(Collected data)
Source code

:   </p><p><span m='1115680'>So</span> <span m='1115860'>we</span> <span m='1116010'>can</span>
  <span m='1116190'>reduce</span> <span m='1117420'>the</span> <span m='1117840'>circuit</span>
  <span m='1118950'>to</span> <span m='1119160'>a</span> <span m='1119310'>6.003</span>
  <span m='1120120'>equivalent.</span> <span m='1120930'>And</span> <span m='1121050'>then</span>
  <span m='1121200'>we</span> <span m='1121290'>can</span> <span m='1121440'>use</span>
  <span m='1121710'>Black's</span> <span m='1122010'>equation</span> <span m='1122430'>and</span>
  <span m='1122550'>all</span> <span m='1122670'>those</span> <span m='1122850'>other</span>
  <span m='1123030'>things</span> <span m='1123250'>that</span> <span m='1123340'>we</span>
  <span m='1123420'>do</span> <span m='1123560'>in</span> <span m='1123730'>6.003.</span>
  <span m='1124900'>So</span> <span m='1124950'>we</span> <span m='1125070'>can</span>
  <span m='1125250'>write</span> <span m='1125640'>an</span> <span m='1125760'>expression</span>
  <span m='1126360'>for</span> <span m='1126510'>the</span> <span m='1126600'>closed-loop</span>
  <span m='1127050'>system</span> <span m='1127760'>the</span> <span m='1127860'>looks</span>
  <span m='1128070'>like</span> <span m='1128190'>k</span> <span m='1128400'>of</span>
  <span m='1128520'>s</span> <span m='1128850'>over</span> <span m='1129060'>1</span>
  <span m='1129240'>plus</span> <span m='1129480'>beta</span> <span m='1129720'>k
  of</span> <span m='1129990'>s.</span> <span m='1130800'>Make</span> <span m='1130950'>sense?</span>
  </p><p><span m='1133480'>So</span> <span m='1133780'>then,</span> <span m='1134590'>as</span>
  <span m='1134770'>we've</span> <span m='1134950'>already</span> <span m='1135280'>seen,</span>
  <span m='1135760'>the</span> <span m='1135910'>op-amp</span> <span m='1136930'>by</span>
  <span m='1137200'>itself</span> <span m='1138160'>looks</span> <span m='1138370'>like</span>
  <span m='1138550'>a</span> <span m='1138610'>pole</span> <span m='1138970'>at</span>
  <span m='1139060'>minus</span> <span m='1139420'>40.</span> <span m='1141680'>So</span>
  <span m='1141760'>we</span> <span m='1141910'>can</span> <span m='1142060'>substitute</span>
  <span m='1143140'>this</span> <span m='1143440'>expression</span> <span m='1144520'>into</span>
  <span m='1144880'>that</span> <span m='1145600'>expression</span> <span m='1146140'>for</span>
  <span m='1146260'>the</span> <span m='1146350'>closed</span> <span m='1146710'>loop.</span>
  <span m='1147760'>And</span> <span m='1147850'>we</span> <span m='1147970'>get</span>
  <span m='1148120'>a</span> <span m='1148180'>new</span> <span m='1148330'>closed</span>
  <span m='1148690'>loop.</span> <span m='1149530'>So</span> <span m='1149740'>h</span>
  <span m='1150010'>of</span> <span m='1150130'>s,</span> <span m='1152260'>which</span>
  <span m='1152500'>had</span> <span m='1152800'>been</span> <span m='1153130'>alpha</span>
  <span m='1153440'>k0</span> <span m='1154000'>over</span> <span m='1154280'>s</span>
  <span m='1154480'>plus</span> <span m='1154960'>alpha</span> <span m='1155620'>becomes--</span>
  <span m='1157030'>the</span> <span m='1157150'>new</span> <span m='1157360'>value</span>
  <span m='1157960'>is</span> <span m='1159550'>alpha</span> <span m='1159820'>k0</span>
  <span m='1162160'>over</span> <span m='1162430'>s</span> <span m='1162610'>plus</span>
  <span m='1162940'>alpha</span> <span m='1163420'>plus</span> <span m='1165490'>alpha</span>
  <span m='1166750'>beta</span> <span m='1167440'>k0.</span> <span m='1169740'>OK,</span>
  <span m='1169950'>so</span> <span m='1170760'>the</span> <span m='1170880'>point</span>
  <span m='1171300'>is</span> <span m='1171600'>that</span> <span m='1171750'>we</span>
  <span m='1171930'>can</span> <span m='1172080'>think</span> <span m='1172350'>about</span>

■ Task objective ■
For each line of the data that includes the word "closed", return a copy of it.

■ Solution below ■
  <span m='1126360'>for</span> <span m='1126510'>the</span> <span m='1126600'>closed-loop</span>
  <span m='1146260'>the</span> <span m='1146350'>closed</span> <span m='1146710'>loop.</span>
  <span m='1148120'>a</span> <span m='1148180'>new</span> <span m='1148330'>closed</span>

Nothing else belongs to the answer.